Puerto Rico's First LGBT Monument Honors Orlando Victims

San Juan mayor Carmen Yulín poses in front of the first LGBT monument in Puerto Rico

Puerto Rico has unveiled its first LGBT monument, which also serves as a memorial to the 49 victims of the June 12 massacre at Orlando’s Pulse nightclub. Most of the people killed were LGBT and Latino, and almost half the victims were of Puerto Rican descent. 

The monument, located in San Juan’s Third Millennium Park, is comprised of seven rectangular columns in rainbow colors, and sits at the entrance to the Sixto Escobar Stadium, reports Spanish-language outlet Noticel. At the base of the monument is a plaque highlighting the names of the 23 Puerto Rican victims killed in the massacre, with the additional 26 victims listed below.

Alongside the names, Spanish text reads:

“This tribute to life strengthens our commitment to fight hate — the product of homophobia — with love and respect.
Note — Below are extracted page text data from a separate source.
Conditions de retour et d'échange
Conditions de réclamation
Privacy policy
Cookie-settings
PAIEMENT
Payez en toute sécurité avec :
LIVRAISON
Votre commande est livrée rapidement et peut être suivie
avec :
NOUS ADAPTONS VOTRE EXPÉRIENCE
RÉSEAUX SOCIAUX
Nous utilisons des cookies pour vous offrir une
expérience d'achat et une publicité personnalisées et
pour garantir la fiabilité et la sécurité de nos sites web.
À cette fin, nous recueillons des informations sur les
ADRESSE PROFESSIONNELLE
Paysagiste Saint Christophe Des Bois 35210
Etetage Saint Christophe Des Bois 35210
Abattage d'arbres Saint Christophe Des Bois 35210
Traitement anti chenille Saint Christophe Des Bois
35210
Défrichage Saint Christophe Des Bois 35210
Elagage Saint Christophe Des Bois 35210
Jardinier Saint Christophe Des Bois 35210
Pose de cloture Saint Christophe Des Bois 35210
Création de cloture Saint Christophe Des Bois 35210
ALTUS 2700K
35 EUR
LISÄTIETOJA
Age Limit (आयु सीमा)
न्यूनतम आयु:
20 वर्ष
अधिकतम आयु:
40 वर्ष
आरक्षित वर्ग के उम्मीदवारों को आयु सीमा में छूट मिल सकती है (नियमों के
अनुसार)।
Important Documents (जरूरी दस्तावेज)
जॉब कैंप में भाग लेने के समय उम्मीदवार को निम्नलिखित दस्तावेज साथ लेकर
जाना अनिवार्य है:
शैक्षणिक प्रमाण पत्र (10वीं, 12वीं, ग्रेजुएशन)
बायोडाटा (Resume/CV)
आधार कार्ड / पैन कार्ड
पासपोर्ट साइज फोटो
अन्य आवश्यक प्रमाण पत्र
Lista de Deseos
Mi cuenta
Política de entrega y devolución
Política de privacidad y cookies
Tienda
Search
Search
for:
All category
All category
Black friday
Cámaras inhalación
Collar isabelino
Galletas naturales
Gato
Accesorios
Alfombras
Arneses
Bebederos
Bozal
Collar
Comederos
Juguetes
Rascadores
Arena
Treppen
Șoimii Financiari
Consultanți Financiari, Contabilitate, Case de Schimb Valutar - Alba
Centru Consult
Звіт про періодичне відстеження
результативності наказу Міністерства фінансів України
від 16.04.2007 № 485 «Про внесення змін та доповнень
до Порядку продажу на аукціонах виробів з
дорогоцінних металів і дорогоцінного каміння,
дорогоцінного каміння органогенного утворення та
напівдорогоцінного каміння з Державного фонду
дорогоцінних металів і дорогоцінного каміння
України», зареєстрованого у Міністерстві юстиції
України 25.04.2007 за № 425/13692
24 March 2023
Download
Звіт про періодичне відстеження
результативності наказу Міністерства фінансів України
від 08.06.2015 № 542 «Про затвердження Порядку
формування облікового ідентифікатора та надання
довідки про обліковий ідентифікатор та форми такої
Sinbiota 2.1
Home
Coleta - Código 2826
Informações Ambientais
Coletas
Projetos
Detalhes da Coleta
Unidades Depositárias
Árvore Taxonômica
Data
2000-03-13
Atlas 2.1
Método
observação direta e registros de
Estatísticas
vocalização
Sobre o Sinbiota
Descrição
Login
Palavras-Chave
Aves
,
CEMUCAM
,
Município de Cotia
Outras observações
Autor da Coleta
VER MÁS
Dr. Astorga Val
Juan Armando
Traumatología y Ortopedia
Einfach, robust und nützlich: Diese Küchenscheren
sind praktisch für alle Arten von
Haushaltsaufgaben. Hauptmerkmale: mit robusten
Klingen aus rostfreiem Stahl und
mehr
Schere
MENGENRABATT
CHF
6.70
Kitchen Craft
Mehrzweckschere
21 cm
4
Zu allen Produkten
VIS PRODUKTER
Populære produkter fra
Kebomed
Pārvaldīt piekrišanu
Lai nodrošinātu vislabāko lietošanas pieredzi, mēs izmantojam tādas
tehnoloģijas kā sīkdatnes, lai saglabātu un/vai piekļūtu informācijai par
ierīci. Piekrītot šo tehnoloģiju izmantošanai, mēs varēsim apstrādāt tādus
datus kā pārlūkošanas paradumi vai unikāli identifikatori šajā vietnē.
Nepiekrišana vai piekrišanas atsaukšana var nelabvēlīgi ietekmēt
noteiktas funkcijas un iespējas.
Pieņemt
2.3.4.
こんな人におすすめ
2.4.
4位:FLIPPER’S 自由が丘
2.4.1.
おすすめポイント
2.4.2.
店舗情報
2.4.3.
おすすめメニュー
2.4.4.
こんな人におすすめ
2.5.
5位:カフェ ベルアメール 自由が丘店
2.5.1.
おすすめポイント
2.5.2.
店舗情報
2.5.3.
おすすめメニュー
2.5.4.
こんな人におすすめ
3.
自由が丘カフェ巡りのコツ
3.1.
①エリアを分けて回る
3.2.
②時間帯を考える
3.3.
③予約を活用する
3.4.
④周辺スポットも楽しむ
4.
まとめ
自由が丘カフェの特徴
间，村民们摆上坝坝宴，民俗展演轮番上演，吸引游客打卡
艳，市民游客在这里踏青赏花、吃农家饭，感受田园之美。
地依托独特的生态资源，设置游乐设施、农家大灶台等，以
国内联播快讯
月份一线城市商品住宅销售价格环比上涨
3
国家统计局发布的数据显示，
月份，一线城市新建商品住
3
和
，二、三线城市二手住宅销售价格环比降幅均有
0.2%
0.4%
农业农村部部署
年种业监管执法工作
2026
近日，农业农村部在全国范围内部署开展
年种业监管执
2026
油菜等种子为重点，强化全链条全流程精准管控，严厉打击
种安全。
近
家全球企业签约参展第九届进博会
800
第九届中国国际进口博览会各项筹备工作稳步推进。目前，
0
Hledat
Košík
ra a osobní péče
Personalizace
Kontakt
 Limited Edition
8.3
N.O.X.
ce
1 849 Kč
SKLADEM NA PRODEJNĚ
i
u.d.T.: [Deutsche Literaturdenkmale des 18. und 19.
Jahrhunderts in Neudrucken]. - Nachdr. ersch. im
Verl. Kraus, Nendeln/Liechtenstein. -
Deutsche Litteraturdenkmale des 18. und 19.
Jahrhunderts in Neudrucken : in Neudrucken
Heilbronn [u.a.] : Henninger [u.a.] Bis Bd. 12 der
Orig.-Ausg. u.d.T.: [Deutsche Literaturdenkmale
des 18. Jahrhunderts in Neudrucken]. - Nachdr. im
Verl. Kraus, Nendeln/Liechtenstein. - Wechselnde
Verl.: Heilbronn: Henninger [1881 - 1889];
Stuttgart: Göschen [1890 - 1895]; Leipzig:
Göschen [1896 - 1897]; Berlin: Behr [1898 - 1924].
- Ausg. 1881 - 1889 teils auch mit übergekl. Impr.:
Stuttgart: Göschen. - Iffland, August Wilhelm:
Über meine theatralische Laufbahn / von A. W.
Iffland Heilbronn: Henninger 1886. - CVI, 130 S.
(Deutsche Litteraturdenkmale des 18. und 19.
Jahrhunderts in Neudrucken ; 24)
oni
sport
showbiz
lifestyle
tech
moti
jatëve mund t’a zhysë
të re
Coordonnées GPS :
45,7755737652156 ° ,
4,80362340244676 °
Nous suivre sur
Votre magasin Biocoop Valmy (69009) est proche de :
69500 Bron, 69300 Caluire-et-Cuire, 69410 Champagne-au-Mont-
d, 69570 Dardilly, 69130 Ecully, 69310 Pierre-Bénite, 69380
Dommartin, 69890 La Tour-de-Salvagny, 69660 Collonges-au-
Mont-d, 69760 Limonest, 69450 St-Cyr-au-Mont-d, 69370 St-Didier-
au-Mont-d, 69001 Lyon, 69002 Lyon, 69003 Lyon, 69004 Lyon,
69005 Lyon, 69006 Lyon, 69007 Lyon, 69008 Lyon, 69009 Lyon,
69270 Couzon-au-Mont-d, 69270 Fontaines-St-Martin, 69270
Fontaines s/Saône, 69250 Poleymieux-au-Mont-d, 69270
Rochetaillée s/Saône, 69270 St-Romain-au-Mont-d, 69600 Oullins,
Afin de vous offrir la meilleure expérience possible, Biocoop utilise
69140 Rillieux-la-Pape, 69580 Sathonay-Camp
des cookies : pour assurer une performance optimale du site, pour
Our slogan resounds in all our hearts: Love is love, is love, is love…” 

The final phrase appears to be a reference to Puerto Rican playwright Lin-Manuel Miranda’s speech at the 2016 Tony Awards, just hours after the Pulse shooting, where the straight artist performed a powerful sonnet he had written for the victims of the massacre. 

“Today, we celebrate life,” said San Juan mayor Carmen Yulín (pictured at top) in Spanish at the monument’s inauguration during the capital city’s Pride celebration on June 26. “We must work together to eradicate discrimination and homophobia. We must raise our voice for justice, and the equality of each of us who are human. We must aspire to to have a country where everyone is equal, and no one is judged for who they love.”  

The monument cost an estimated $9,000, funded by city taxpayers, Noticel reports. It was designed by Alberto de la Cruz. 

It was unveiled during the city’s well-attended LGBT Pride celebration, where thousands gathered to march and celebrate — and remember those lost in the Pulse shooting. According to international news agency EFE, Pride participants carried signs that read “We are not whole: 49 of us have been lost,” while others worked photos of the victims into their Pride attire.   

The monument’s dedication took place almost exactly one year after a federal judge in Puerto Rico first ruled in favor of marriage equality. Although an anti-equality judge in Puerto Rico tried to halt that ruling, a federal appeals court determined in April that the U.S. Supreme Court’s June 2015 decision in Obergefell v. Hodges, which brought marriage equality to all 50 states, was also binding in Puerto Rico, an unincorporated territory of the United States. 

CORRECTION: Due to a translation error, an earlier version of this article incorrectly identified the stadium where the monument sits: It is located outside San Juan's Sixto Escobar Stadium. The cost of the monument was $9,000, not $9 million, as originally indicated. The Advocate regrets these errors.